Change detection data
########################################

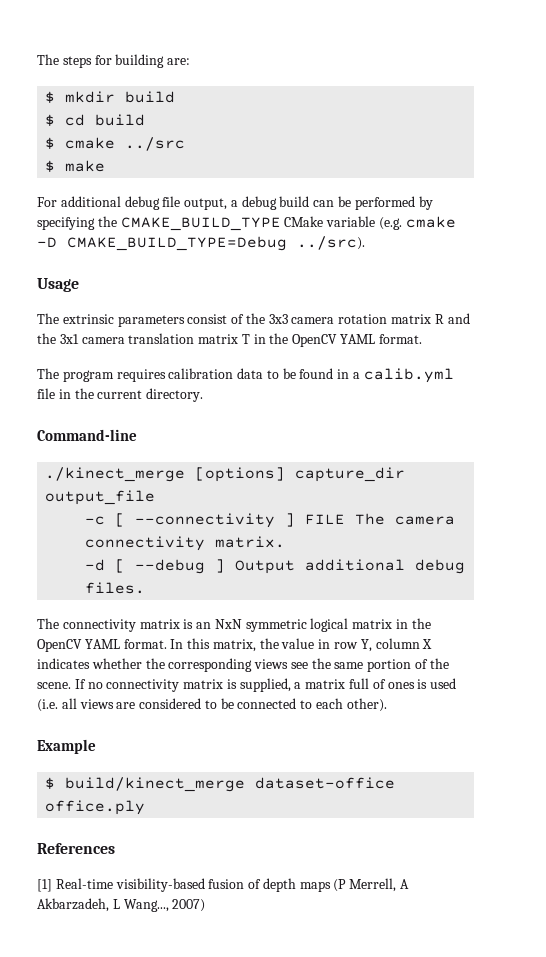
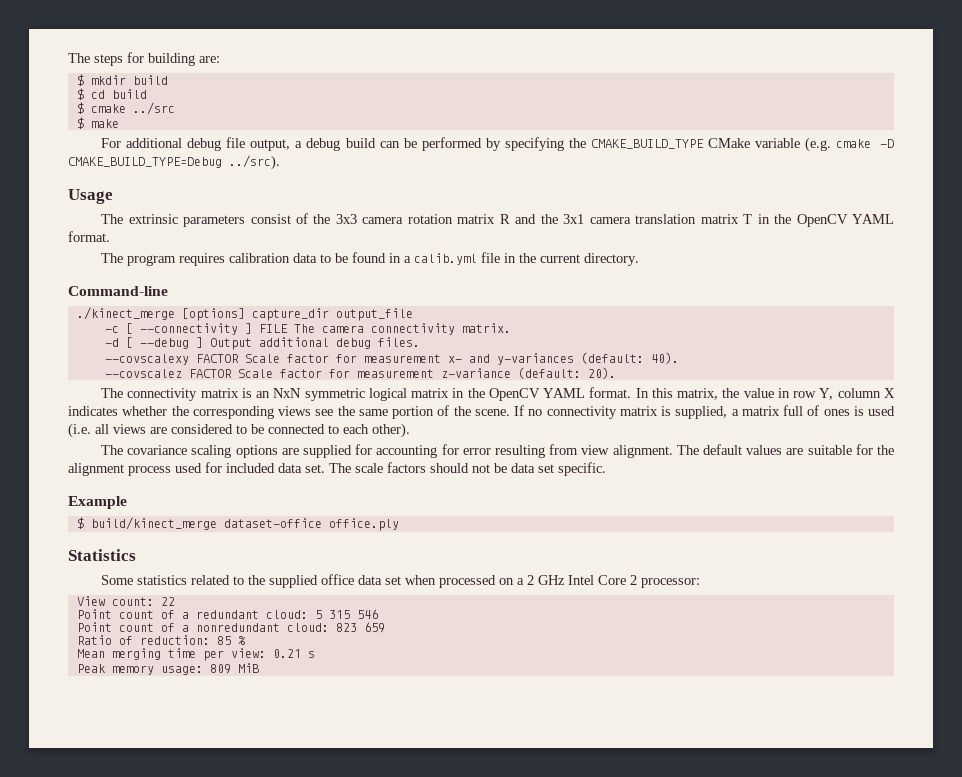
(146, 588) none -> [104,352,679,365] [104,367,616,379] // --covscalexy FACTOR Scale factor for measurement x- and y-variances (default: 40). // --covscalez FACTOR Scale factor for measurement z-variance (default: 20).
(387, 705) none -> [101,444,894,458] [68,462,606,476] // The covariance scaling options are supplied for accounting for error resulting from view alignment. The default values are suitable for the alignment process used for included data set. The scale factors should not be data set specific.
[37,843,115,854] [37,878,410,892] [37,898,206,912] References // [1] Real-time visibility-based fusion of depth maps (P Merrell, A Akbarzadeh, L Wang..., 2007) -> [68,549,136,561] [101,574,701,588] [76,596,175,606] [76,609,378,619] [76,622,385,633] [76,635,246,645] [76,648,315,661] [76,663,259,675] Statistics // Some statistics related to the supplied office data set when processed on a 2 GHz Intel Core 2 processor: // View count: 22 // Point count of a redundant cloud: 5 315 546 // Point count of a nonredundant cloud: 823 659 // Ratio of reduction: 85 % // Mean merging time per view: 0.21 s // Peak memory usage: 809 MiB

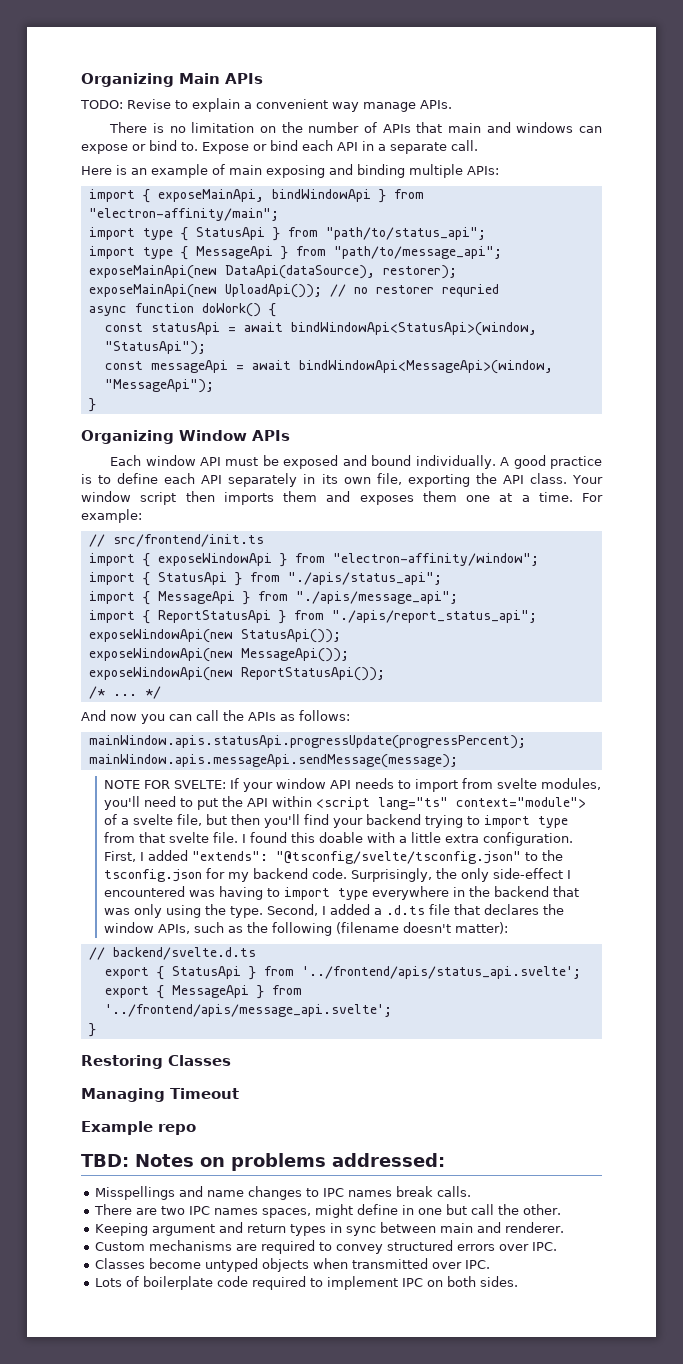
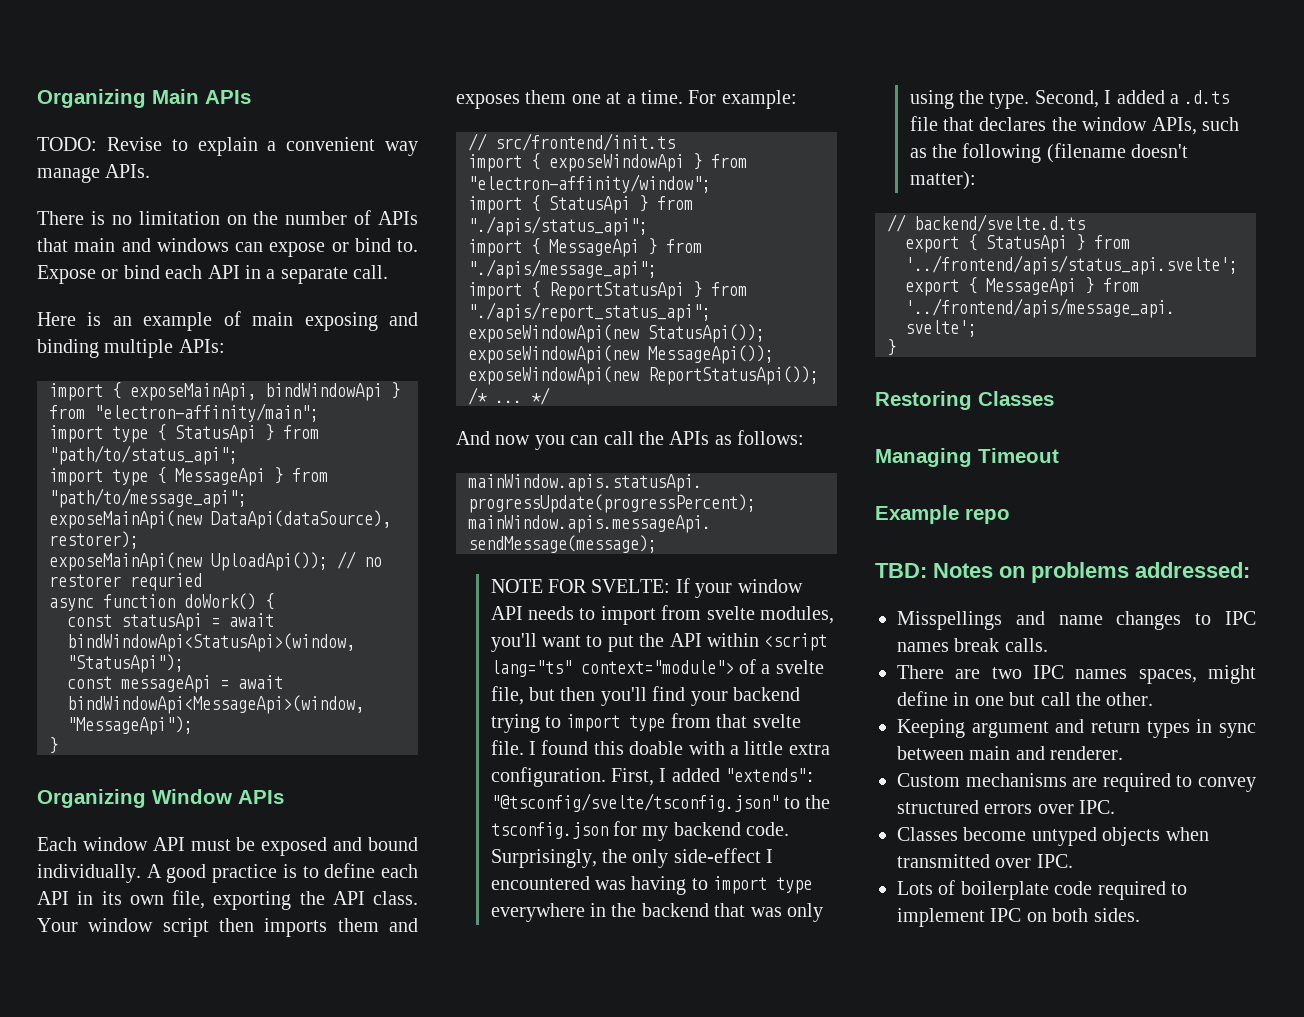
[228,473,298,487] separately -> (69, 898) none
[143,796,176,807] need -> [541,635,581,647] want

########################################

* **WHAT YOU NEED TO DO**
Beginning with the line that contains "[228,473,298,487] separately ->", each line of the records above through the last one must be printed word for word.

* **TASK RESULT**
[228,473,298,487] separately -> (69, 898) none
[143,796,176,807] need -> [541,635,581,647] want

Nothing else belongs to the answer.